═══ Raw data
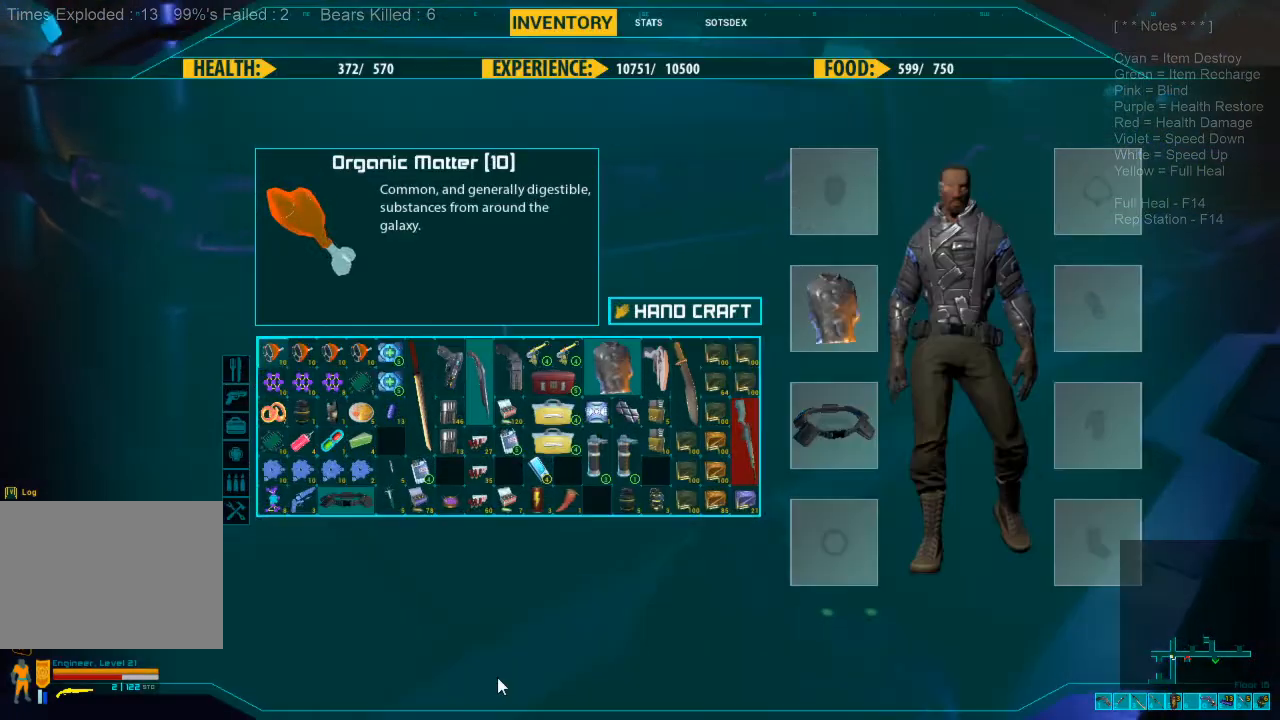
{"keys": [], "mouse": [], "events": []}
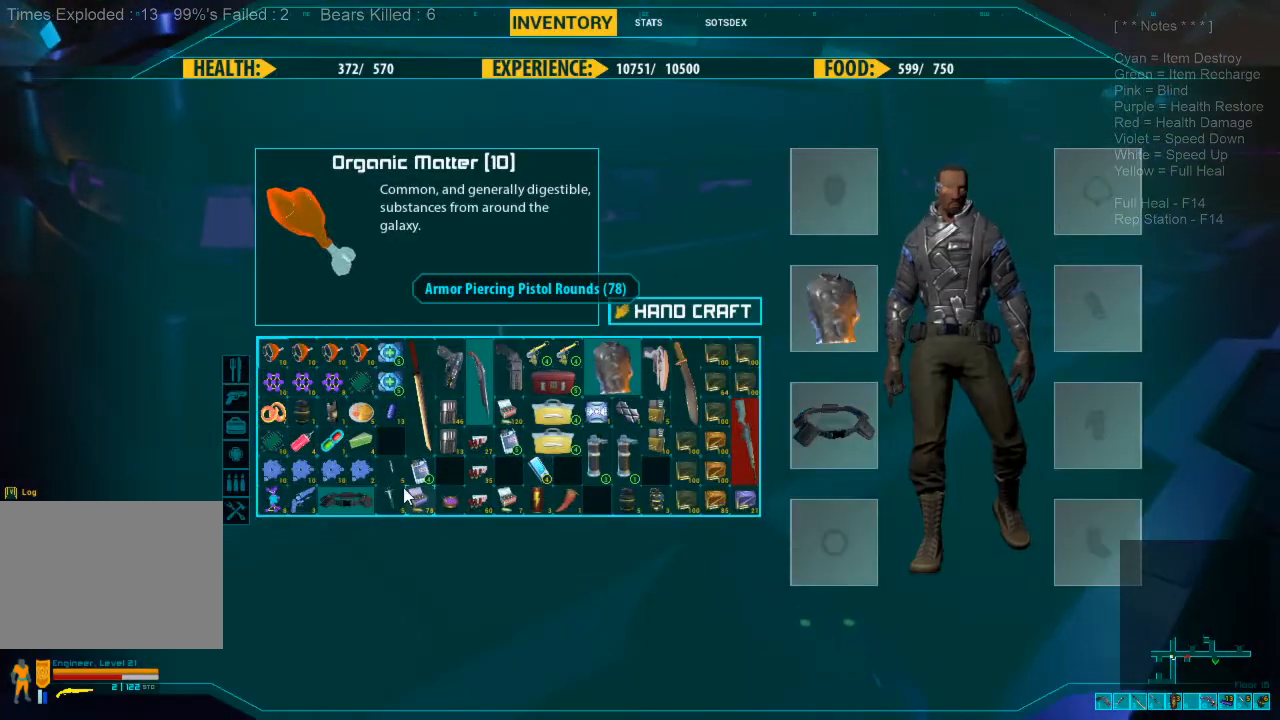
{"keys": [], "mouse": [], "events": []}
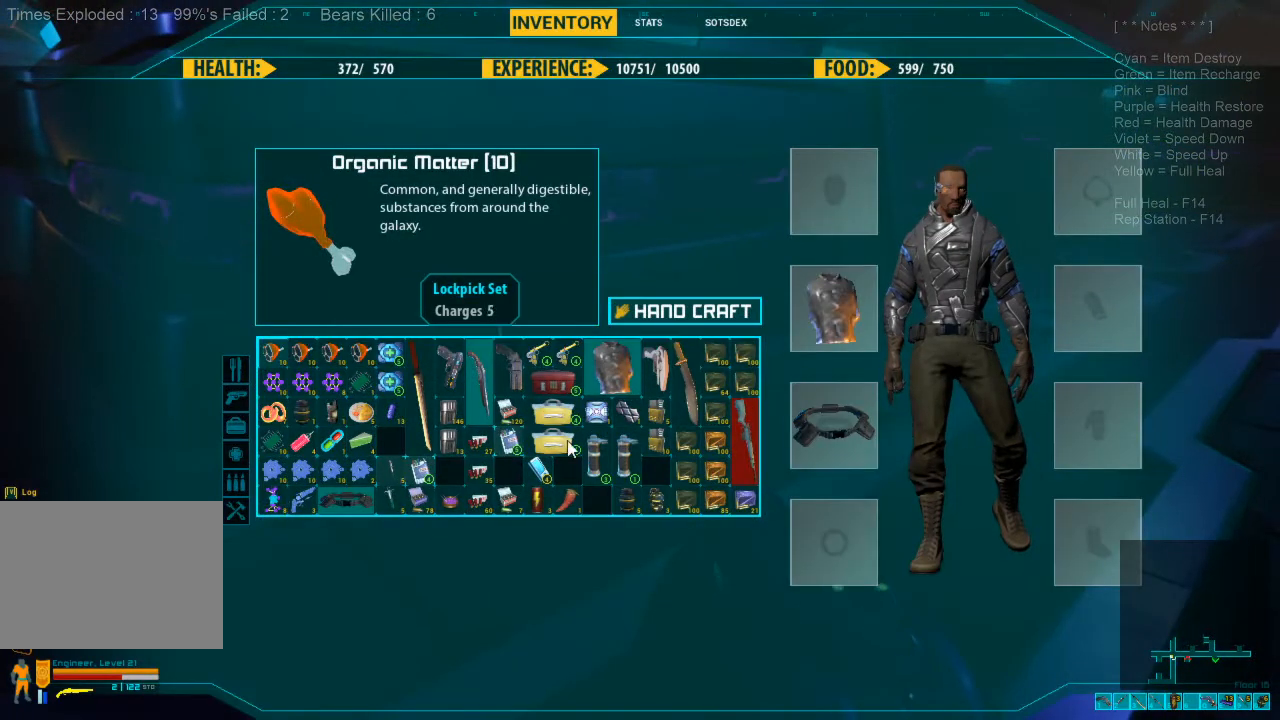
{"keys": [], "mouse": [], "events": []}
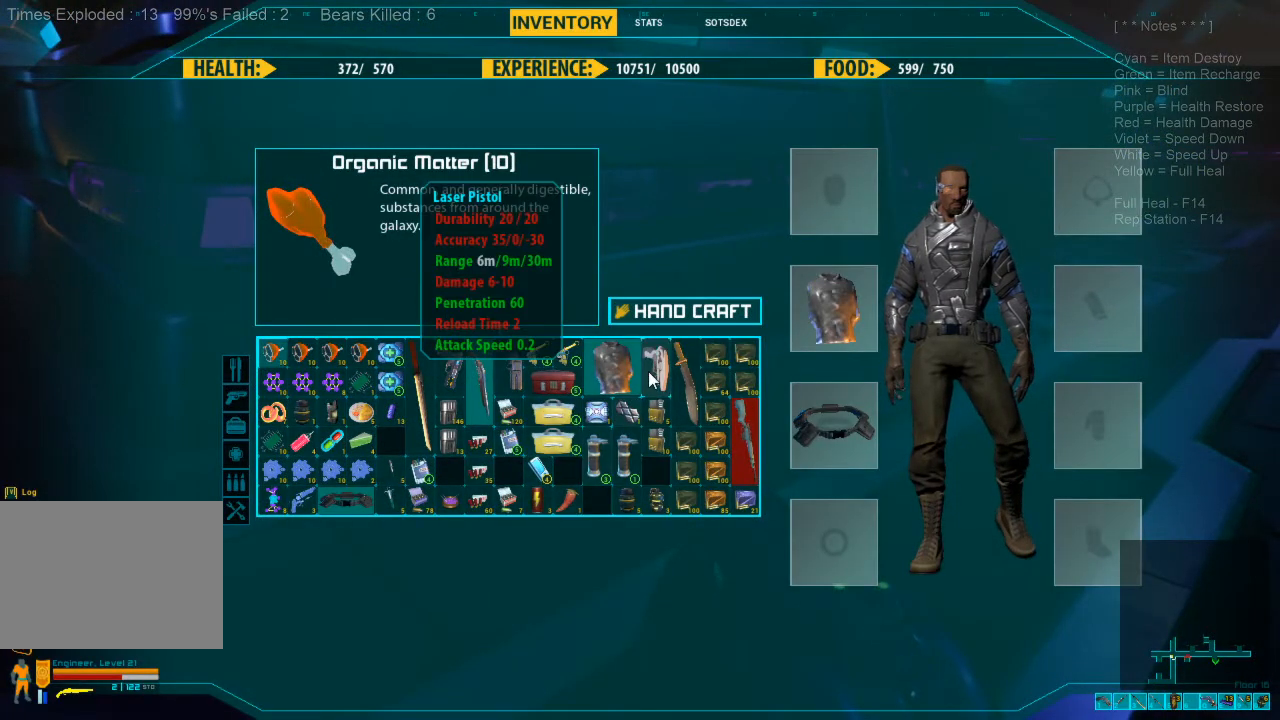
{"keys": [], "mouse": [], "events": []}
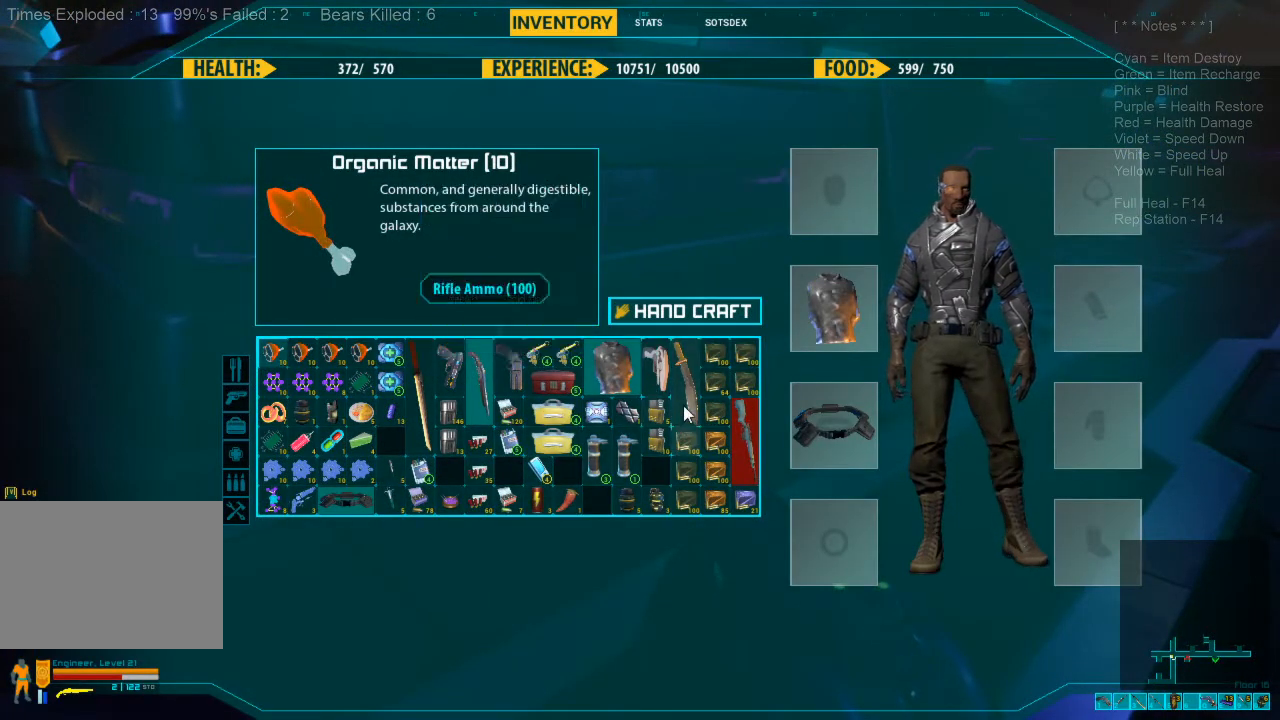
{"keys": [], "mouse": [], "events": [[266, "mouse_right", "down"], [366, "mouse_right", "up"]]}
══════
Exercise aim: Each line above is to be repeated exactly as written; no picture is carried over.

Task solution:
{"keys": [], "mouse": [], "events": []}
{"keys": [], "mouse": [], "events": []}
{"keys": [], "mouse": [], "events": []}
{"keys": [], "mouse": [], "events": []}
{"keys": [], "mouse": [], "events": [[266, "mouse_right", "down"], [366, "mouse_right", "up"]]}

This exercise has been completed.